243P - Liquid biopsy detection of KRAS and BRAF mutations may be useful as a prognostic or predictive marker

Date 28 September 2014
Event ESMO 2014
Session Poster Display session
Topics Translational Research
Presenter Takeshi Yamada
Citation Annals of Oncology (2014) 25 (suppl_4): iv58-iv84. 10.1093/annonc/mdu326
Authors T. Yamada1, H. Kan1, S. Matsumoto2, M. Koizumi1, A. Matsuda3, S. Shinji4, Y. Yokoyama5, A. Yamagishi6, T. Iwai7, S. Kitano8, M. Nakayama9, A. Watanabe10, E. Uchida11
  • 1Department Of Gastrointestinal And Hepato-biliary-pancreatic Surgery, Nippon Medical School, 113-8602 - Tokyo/JP
  • 2Surgery, Nippon Medical School Chiba Hokusoh Hospital, 2701694 - Chiba/JP
  • 3Surgery, Nippon Medical School Chiba Hokusoh Hospital, 270-1608 - Chiba/JP
  • 4Department Of Surgery, Nippon Medical School, 1138602 - Tokyo/JP
  • 5Department Of Digestive Surgery, Nippon Medical School, 1138602 - Tokyo/JP
  • 6Surgery, Nippon Medical School Hospital, 113-8 - Tokyo/JP
  • 7Department Of Gastrointestinal And Hepato-biliary-pancreatic Surgery, Nippon Medical School, 113-8603 - Tokyo/JP
  • 8Technical Research Institute, TOPPAN PRINTING CO., LTD, 3458508 - Saiatama/JP
  • 9Technical Research Institute, TOPPAN PRINTING CO., LTD, 3458508 - Saitama/JP
  • 10Divion Of Personalized Genetic Medicine, Nippon Medical School Hospital, 1138603 - Tokyo/JP
  • 11Department Of Gastrointestinal And Hepato-biliary-pancreatic Surgery, Nippon Medical School, 1038602 - Tokyo/JP

Abstract

Aim

Resistance to epidermal growth factor receptor (EGFR) blockade may occur by selection of pre-existing KRAS mutant clones or continuing mutagenesis caused by EGFR blockade. Serial biopsies to identify new mutations are invasive and risky, especially for cancers deep within the body. Liquid biopsy (LB) is a new method of molecular diagnosis using circulating tumor DNA in peripheral blood. Here, we evaluated KRAS and BRAF mutations using LB as a biomarker to predict the efficacy of EGFR blockade.

Methods

We enrolled 29 colorectal cancer patients (14 KRAS mutant and 15 KRAS wild in primary tumors) with distant metastases. Circulating tumor DNA was purified from 1 mL serum using the QIAamp Circulating Nucleic Acid Kit.
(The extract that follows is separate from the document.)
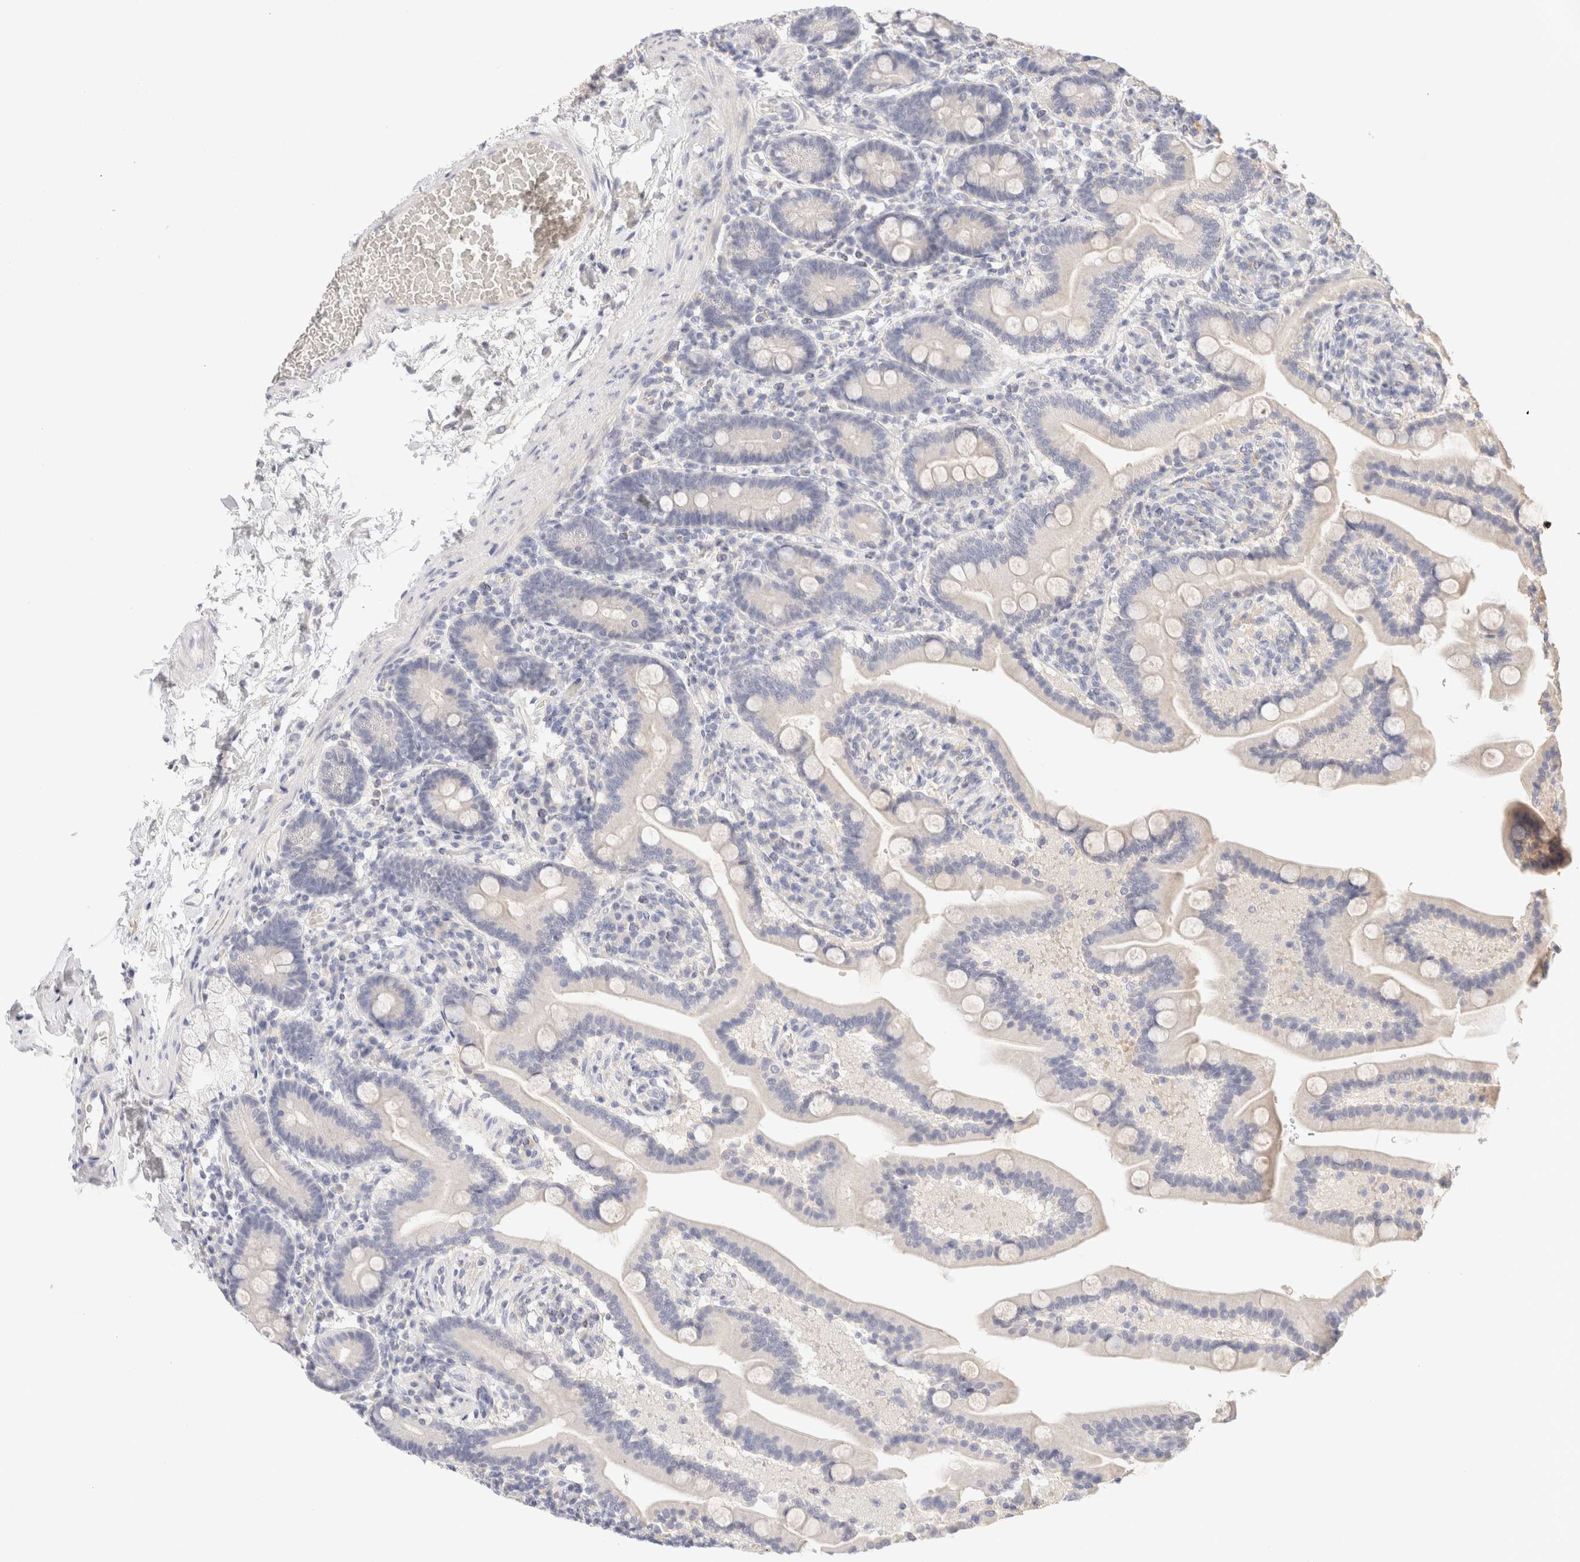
{"staining": {"intensity": "negative", "quantity": "none", "location": "none"}, "tissue": "duodenum", "cell_type": "Glandular cells", "image_type": "normal", "snomed": [{"axis": "morphology", "description": "Normal tissue, NOS"}, {"axis": "topography", "description": "Duodenum"}], "caption": "Duodenum was stained to show a protein in brown. There is no significant expression in glandular cells. Brightfield microscopy of immunohistochemistry (IHC) stained with DAB (3,3'-diaminobenzidine) (brown) and hematoxylin (blue), captured at high magnification.", "gene": "SCGB2A2", "patient": {"sex": "male", "age": 54}}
We detected nine KRAS (G12A, G12R, G12D, G12C, G12S, G12V, G13D, Q61H, and Q61R) and one BRAF (V600E) mutations. We administered EGFR blockade to 8 patients with KRAS wild in their primary tumor and used computed tomography 3 months after starting EGFR blockade therapy to evaluate its effect. The study protocol was approved by the Ethics Review Committee of our institution. Written informed consent was obtained from each patient.

Results

KRAS mutations in circulating tumor DNA were detected in 86% of patients with KRAS mutation in their primary tumor but in 14% of patients without KRAS mutations in their primary tumors. We administered EGFR blockade to 12 patients. Nine patients with KRAS and BRAF wild in circulating tumor DNA had a good clinical response (1CR and 8PR). One patient with KRAS mutation (G13D) without BRAF mutation in circulating tumor DNA had partial response. Two patients with KRAS mutation (G13D and Q61R) without BRAF mutation in circulating tumor DNA had no clinical response. In a patient without KRAS or BRAF mutations in circulating tumor DNA, we detected KRAS mutation (G12C) in circulating tumor DNA 12 months after starting EGFR blockade. We detected radiographic evidence of disease progression 2 months after detecting KRAS mutation in circulating tumor DNA.

Conclusions

LB detection of KRAS and BRAF mutations is less-invasive and repeatable compared with current techniques and may be useful for identifying predictive markers of EGFR blockade and resistance to EGFR blockade.

Disclosure

All authors have declared no conflicts of interest.